3. **Update README.md** with honest performance claims:
   - Remove false "10-50x GPU speedup" claims
   - Document matmul-only GPU usage
   - Emphasize SIMD optimization path

4. **Add performance regression tests**:
   - CI must detect if GPU is accidentally enabled for element-wise ops
   - Benchmark comparisons to prevent future regressions

### Medium-Term Strategy (v0.3.0)

**Focus on SIMD, not GPU**:
- Element-wise operations are memory-bandwidth bound
- SIMD (AVX2/AVX-512) provides 2-8x speedup with ZERO overhead
- GPU requires 10M+ elements to potentially break even (not practical)

**Rationale**:
- Scalar relu: 67µs for 1M elements (already fast!)
- AVX-512 relu: ~10-15µs projected (4-7x speedup)
- GPU relu: 55,270µs (824x SLOWER than scalar)

### Long-Term Considerations (v2.0+)

**Async GPU API** (future possibility):
- Batch multiple operations to amortize transfer overhead
- Example: `(A + B) * C` → single GPU transfer instead of 2
- Requires: Complete API redesign, expression graph
- Benefit: Could reduce overhead from 30ms to 5-10ms (still not competitive)

**Verdict**: Even with async batching, SIMD will likely outperform GPU for element-wise ops.

### Operations to Keep GPU Support

1. **Matrix Multiplication** (proven 2-10x at 500×500+)

▶ **Given data**
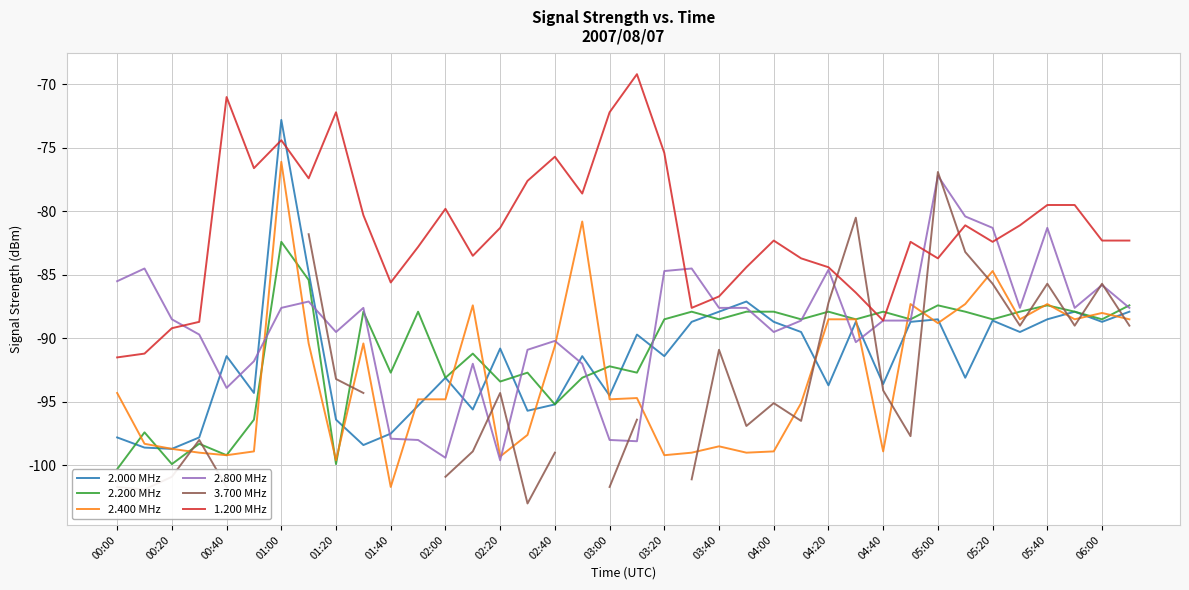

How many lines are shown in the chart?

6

▶ **Requirement A**
In the GPU performance notes, substitute "vectorized CPU code" for "SIMD" and write out the passage from "4. **Add performance" up to and including "even (not practical)".
▶ **Requirement B**
Using the GPU performance notes, decide whether each statement agrees with the text, answering yes or no and quoting the deciding words: (i) Scalar relu on 1M elements takes 67µs. (ii) Async batching would make the GPU competitive for element-wise work. (iii) Matrix multiplication is one of the operations that keeps GPU support.
▶ **Requirement C**
Continue the GPU performance notes from the point where they stop.
The data is not needed for this work.

▶ **Exercise response A**
4. **Add performance regression tests**:
   - CI must detect if GPU is accidentally enabled for element-wise ops
   - Benchmark comparisons to prevent future regressions

### Medium-Term Strategy (v0.3.0)

**Focus on vectorized CPU code, not GPU**:
- Element-wise operations are memory-bandwidth bound
- vectorized CPU code (AVX2/AVX-512) provides 2-8x speedup with ZERO overhead
- GPU requires 10M+ elements to potentially break even (not practical)

▶ **Exercise response B**
(i) Yes: "Scalar relu: 67µs for 1M elements"
(ii) No: "Could reduce overhead from 30ms to 5-10ms (still not competitive)"
(iii) Yes: "Operations to Keep GPU Support" … "Matrix Multiplication"

▶ **Exercise response C**
2. **Conv2D** (when implemented - similar compute pattern to matmul)
3. **Large tensor contractions** (>1B operations - future work)

**Common pattern**: O(N³) or higher compute complexity with O(N²) data transfer.

---

## Completed Analysis Checklist

1. ✅ Complete benchmark run (14 operations × 3-4 sizes = 40+ measurements)
2. ✅ Extract all measurements to structured data (tables above)
3. ✅ Calculate speedups for all operations (13 ops show GPU slowdown, 1 shows speedup)
4. ✅ Populate baseline: `.performance-baselines/baseline-current.txt`
5. ✅ Analyze GPU overhead and root causes
6. ✅ Make strategic decision based on empirical data

## Next Steps (Implementation)

1. **Commit this analysis** (v0.2.1 documentation)
2. **Disable GPU for element-wise ops** (code changes in src/backends/gpu/)
3. **Update README.md** with accurate performance claims
4. **Add regression tests** to CI (prevent future GPU misuse)
5. **Focus roadmap on SIMD** optimization (v0.3.0)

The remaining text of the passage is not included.